Financial decision-makers across regions are investing in automation (37%) and supply chain tech (37%) as businesses respond to inflation and lingering concerns about a recession, according to research from Taulia, the working capital management solutions provider.
What were the findings of the survey?
The survey, which was carried out amongst more than 500 senior financial decisions-makers in the United States, the UK, Germany and Singapore found that businesses in Singapore and the U.S. are more likely to invest in technology and infrastructure than undertake cost-cutting measures, such as seeking cheaper suppliers, reducing staff expenses, and working more efficiently with raw materials and energy, as economic uncertainty continues.

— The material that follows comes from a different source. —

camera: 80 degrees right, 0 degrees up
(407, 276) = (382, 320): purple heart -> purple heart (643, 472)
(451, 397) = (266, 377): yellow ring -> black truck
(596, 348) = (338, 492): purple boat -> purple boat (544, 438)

U.S. decision-makers are prioritizing automation (43%) and supply chain management tech (41%) alongside cutting costs (41%). Whereas those in Singapore are more likely to invest in supply chain management tech (46%) and automation (44%) than cutting costs (37%).
What were Taulia’s thoughts on the findings?
Cedric Bru, Chief Executive Officer of Taulia, commented: “Contractionary monetary policy to fight off inflation has driven concerns about a recession in many regions. While layoffs are happening, especially in some industries, it is encouraging that we are seeing businesses explore alternatives to extreme cost-cutting that has characterized recessions of the past.”
“We are also seeing a strong trend of investment as business leaders look to instill resilience and find creative ways to continue doing business in the face of adversity,” Cedric said.
“This intelligence is an invaluable resource for businesses looking to reorganize their supply chains and rethink their financial arrangements to suit a fast-changing business environment in which priorities are very different now than a few months ago,” Cedric Bru concluded.